Passage provided:
* * * * * * *
Mandatory HPV vaccine bill advances to California State Senate


SACRAMENTO, Calif. — A new state law mandating that all California pre-teen girls in public and private schools be vaccinated against the HPV is one step closer to reality after the Assembly approved the measure June 7.

AB 16 now goes before the Calif. State Senate.

The vaccine, which targets 11 and 12 year olds, is said to protect its users from human papillomaviruses, which have been linked to cervical cancer. The only way HPV can be contracted is through sexual contact.

"It is terribly disappointing that the state assembly decided to force a dangerous, inadequately tested STD vaccine on 11 year-old girls," Karen England, executive director of Capitol Resource Institute, said in a news release.

After heated debate over the dangers of the HPV vaccination and relinquishing legislative oversight to an unelected bureaucrat, the bill passed 44-28, with one Democrat, Nicole Parra of Bakersfield, crossing over to vote "no."
* * * * * * *
What is needed:
Update the article on the HPV vaccine bill from "The vaccine, which" up to and including "through sexual contact.", replacing "cervical cancer" with "cancer of the cervix". The data has no connection to the article on the HPV vaccine bill.

Dataset:
* * * * * * *
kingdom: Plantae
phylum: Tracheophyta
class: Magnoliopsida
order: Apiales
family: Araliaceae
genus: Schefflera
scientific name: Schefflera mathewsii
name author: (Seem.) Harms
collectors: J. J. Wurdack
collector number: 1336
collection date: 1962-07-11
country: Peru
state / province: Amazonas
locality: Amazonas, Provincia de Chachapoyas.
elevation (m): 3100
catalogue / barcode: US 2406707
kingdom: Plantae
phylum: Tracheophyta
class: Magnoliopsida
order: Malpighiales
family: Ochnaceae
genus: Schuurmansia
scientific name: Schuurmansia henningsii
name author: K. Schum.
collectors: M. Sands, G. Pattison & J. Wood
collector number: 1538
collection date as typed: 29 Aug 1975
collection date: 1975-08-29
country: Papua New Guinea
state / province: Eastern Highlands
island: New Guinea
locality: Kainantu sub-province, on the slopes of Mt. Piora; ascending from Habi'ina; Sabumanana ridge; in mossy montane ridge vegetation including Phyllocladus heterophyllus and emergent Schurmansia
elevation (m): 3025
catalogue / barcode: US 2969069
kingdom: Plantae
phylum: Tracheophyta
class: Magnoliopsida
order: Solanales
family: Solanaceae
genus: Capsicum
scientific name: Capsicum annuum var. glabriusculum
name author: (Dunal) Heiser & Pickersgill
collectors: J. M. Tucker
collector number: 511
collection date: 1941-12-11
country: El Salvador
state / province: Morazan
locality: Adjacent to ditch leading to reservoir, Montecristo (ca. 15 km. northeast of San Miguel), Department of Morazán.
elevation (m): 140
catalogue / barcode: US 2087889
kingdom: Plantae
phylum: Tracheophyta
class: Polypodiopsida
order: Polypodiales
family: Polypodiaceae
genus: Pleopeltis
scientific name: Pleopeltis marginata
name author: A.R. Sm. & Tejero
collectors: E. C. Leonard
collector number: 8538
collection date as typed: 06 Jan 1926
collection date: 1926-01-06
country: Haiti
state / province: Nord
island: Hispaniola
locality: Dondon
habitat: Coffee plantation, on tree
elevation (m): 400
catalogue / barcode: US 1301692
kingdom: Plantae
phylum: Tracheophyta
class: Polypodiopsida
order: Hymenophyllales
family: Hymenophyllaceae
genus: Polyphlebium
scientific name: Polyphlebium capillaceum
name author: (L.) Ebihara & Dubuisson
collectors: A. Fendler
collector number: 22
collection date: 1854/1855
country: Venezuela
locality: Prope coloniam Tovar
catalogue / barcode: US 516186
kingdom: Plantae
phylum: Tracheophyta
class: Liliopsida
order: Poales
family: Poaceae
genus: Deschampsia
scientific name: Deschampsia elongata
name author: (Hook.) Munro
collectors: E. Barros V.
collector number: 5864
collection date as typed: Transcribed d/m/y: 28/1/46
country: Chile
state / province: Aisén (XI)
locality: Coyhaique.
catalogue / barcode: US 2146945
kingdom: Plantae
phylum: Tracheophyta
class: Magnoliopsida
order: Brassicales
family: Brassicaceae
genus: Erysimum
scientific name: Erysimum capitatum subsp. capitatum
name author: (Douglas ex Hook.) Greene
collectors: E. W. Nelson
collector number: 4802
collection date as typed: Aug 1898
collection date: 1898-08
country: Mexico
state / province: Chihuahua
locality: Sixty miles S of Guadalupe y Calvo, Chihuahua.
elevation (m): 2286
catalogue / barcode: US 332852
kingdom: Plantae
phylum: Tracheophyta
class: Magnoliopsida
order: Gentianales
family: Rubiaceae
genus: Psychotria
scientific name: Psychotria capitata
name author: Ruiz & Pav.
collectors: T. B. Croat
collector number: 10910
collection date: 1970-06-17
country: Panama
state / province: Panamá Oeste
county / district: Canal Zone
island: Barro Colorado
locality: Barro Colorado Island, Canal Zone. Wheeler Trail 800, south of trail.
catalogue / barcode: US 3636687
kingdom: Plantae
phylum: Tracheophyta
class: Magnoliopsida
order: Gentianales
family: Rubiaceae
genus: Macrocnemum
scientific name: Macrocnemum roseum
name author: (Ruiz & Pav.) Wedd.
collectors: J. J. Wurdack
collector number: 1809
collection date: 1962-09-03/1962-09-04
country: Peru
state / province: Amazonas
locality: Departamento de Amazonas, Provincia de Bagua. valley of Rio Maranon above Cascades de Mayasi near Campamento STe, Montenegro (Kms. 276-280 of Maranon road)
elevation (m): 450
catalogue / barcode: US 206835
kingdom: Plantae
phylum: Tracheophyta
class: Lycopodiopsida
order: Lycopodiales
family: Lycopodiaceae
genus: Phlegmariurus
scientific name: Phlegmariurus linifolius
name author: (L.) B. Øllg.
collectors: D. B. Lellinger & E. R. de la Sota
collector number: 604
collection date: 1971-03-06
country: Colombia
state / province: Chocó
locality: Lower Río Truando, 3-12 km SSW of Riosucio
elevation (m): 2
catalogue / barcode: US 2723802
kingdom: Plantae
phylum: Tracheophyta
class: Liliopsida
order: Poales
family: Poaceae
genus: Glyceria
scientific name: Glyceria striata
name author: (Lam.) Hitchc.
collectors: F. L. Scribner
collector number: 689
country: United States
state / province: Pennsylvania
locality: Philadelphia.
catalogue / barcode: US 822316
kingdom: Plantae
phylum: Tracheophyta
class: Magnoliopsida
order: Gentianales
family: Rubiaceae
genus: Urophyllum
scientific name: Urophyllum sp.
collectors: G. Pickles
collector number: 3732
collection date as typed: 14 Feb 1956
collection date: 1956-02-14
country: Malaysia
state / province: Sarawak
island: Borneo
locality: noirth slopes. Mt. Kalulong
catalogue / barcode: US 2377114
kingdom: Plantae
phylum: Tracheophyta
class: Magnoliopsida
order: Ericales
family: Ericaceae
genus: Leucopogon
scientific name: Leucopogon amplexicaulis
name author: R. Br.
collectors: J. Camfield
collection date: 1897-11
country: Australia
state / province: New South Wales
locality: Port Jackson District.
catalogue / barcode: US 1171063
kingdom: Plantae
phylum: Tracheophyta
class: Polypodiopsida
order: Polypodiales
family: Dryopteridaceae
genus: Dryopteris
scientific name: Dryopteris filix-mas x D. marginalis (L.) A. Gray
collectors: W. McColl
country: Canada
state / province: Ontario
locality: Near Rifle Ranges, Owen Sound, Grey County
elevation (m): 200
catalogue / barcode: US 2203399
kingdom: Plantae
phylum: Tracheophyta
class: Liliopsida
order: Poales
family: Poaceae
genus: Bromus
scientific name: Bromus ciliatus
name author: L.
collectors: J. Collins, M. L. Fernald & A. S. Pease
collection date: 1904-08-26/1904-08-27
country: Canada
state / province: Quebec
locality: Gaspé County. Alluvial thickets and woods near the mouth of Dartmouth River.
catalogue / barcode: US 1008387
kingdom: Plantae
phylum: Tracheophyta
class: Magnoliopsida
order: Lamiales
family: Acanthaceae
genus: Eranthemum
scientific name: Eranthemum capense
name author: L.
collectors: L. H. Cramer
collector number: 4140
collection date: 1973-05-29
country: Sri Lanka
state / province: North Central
* * * * * * *
Answer area:
The vaccine, which targets 11 and 12 year olds, is said to protect its users from human papillomaviruses, which have been linked to cancer of the cervix. The only way HPV can be contracted is through sexual contact.